Still, Dr. Amanda scored high on the patience factor. She must have had to listen week in and week out to detailed conversations about the creative executive at Buena Vista whom Talitha had slept with the weekend before and who hadn’t called. Even though he’d been to Harvard, had a wealthy family in San Francisco with a second home in Napa, and, if all went according to plan, he’d be a senior VP within the next tax year. Well, at least Dr. Amanda got paid to listen to Talitha. Which was more than could be said for most of us in the office, who couldn’t kick her out after an hour. I crossed Dr. Amanda off the list because I didn’t want to risk being in the same room when her poor brain exploded.

I glanced at Courtney, who was sitting at her desk with a sour-lemon look on her face as she doubtless dispatched some bitchy quip to IFILMpro about Mike’s wife or his hair-regrowth situation. IFILMpro is a chat forum where movie-industry professionals anonymously assassinate their coworkers, bosses, and movie stars online. I think it was for discussing business matters, too, but that wouldn’t have appealed to Courtney; her bloodlust could only be satisfied by eviscerating people. So it was no use looking to Courtney for a possible shrink—she didn’t have emotions to talk about. She was a gossipmongering automaton who spent every spare hour working out how best to appear busy and indispensable to Mike. I wished I could be more like her and not think about annoying things like the meaning of life or human relations.

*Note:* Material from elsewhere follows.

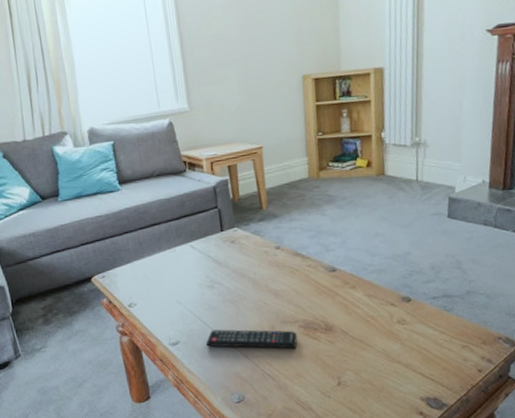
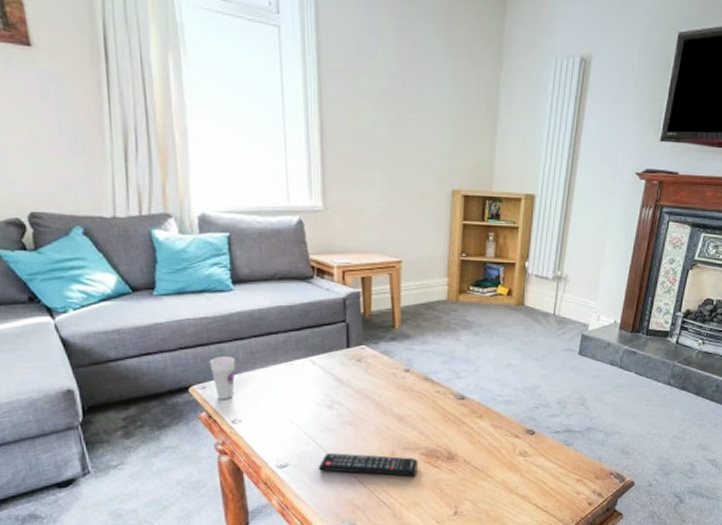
cup: none [106,248,128,286] -> present [209,356,236,399]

I wondered whether Lara’s shrink might be good. He was apparently an old-school Jungian who unlocked the archetypes in her dreams and enabled her creativity to flow. I wasn’t sure that I had any creativity, though, and he was bound to have a beard, and they always gross me out and leave me obsessing about the scraps of lunch that must be left behind in them. So the Jungian doctor was consigned to the garbage can of fate, too. I could always go see one of Scott’s litany of shrinks. I had all their numbers, because I had to make the
appointments. But, talking to Lara, it seemed that they were mostly addiction specialists—and clearly not very good ones.

I eventually hit on the idea of asking the most fantastically well-adjusted person I could think of who their shrink was. Which made complete sense, really, I mean, you were hardly going to ask somebody with a really bad skinny-cigar nose job who her plastic surgeon was, were you? It should be the same with your mind. I looked around my office. Hmm, no shining examples of mental health here. I scanned my phone list and found no joy there either. I did a mental X ray of the building, but the sanest and nicest people I could think of were the Josés, and I suspected that their health-care policies might not stretch to sitting in an Eames chair once a week and wondering whether their mothers’ guacamole had been good enough. And I’m not making light of this either. I once knew a guy who went to Smith who had huge resentment issues with his parents because they hadn’t introduced him to pasta until he was twelve years old. He thought it had made him socially disadvantaged.